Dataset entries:
= = = = =

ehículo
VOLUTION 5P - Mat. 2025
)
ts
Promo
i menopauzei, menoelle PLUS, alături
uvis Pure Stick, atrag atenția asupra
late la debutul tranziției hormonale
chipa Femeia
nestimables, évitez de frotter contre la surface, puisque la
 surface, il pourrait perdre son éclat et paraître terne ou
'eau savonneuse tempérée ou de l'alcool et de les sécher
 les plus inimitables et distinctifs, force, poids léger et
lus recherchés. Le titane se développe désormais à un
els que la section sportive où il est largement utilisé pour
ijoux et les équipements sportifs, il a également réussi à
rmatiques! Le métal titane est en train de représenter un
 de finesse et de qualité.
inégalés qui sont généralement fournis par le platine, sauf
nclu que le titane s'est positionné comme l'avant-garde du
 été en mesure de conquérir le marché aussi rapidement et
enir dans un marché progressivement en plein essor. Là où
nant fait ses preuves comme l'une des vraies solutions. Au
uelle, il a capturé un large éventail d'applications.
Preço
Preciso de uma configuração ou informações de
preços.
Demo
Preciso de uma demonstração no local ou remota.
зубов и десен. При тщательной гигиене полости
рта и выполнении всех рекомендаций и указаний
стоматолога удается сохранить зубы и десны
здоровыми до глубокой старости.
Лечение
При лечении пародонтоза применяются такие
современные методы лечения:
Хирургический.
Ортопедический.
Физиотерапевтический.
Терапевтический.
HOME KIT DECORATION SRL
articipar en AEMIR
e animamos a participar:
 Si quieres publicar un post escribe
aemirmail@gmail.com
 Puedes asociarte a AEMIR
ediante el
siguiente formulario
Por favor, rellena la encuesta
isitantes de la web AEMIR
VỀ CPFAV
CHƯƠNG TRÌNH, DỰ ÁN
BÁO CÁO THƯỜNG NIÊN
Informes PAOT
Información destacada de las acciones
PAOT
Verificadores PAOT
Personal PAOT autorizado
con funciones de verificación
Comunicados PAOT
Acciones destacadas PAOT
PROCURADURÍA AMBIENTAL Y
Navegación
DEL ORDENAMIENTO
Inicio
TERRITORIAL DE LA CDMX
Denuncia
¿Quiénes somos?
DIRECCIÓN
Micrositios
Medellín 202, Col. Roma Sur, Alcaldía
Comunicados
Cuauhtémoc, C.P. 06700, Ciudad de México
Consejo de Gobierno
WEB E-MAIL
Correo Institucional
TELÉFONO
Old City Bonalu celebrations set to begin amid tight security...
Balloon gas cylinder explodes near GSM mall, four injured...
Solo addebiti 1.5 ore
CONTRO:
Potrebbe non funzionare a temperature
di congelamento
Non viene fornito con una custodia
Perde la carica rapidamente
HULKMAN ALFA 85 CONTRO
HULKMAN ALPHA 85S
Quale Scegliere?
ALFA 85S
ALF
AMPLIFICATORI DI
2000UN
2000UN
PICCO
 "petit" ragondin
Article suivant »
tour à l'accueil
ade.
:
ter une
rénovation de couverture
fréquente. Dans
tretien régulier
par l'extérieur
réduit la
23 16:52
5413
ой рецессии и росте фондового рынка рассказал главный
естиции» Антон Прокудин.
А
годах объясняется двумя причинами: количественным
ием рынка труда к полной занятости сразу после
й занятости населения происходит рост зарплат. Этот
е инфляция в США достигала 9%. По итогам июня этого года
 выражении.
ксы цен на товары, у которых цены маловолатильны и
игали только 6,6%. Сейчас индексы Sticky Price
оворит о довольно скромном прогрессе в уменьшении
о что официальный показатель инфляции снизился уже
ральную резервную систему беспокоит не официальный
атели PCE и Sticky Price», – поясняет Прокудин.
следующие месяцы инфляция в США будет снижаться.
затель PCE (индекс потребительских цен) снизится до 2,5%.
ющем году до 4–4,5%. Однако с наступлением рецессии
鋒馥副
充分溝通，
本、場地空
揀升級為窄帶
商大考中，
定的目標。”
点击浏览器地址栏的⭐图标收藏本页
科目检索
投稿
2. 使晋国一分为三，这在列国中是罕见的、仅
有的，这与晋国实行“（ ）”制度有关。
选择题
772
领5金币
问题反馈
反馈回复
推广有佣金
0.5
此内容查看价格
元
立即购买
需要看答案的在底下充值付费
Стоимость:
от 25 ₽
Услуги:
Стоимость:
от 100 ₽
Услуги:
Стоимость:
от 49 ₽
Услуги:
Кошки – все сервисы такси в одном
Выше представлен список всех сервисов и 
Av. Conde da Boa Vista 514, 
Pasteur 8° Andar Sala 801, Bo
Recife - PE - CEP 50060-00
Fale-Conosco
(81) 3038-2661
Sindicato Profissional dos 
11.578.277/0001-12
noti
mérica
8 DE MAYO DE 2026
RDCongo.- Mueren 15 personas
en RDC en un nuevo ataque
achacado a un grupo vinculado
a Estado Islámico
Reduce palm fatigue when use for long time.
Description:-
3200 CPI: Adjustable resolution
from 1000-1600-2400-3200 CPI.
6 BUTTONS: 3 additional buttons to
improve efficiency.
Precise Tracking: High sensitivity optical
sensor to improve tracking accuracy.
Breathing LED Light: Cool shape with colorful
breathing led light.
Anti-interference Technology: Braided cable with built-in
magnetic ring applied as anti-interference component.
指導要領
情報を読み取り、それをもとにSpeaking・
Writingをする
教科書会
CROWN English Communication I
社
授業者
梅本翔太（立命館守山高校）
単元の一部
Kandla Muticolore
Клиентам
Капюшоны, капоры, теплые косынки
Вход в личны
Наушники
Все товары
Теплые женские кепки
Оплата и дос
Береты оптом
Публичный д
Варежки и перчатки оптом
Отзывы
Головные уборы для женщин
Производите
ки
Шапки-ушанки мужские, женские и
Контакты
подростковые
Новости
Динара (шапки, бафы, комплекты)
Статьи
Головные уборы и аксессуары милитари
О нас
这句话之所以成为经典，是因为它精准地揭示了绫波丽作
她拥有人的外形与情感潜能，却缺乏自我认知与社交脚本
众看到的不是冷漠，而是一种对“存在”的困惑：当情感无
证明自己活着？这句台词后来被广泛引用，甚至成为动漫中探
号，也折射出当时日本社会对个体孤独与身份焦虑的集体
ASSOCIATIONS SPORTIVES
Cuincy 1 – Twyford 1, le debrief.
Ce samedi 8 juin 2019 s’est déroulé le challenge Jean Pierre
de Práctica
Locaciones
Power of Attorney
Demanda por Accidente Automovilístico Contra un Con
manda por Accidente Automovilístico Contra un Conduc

= = = = =

#### [About this task]
Of all the entries above, repeat only the lines from the line that has "Теплые женские кепки" to the line that has "ASSOCIATIONS SPORTIVES", both lines included, exactly.

#### [Response to the task]
Теплые женские кепки
Оплата и дос
Береты оптом
Публичный д
Варежки и перчатки оптом
Отзывы
Головные уборы для женщин
Производите
ки
Шапки-ушанки мужские, женские и
Контакты
подростковые
Новости
Динара (шапки, бафы, комплекты)
Статьи
Головные уборы и аксессуары милитари
О нас
这句话之所以成为经典，是因为它精准地揭示了绫波丽作
她拥有人的外形与情感潜能，却缺乏自我认知与社交脚本
众看到的不是冷漠，而是一种对“存在”的困惑：当情感无
证明自己活着？这句台词后来被广泛引用，甚至成为动漫中探
号，也折射出当时日本社会对个体孤独与身份焦虑的集体
ASSOCIATIONS SPORTIVES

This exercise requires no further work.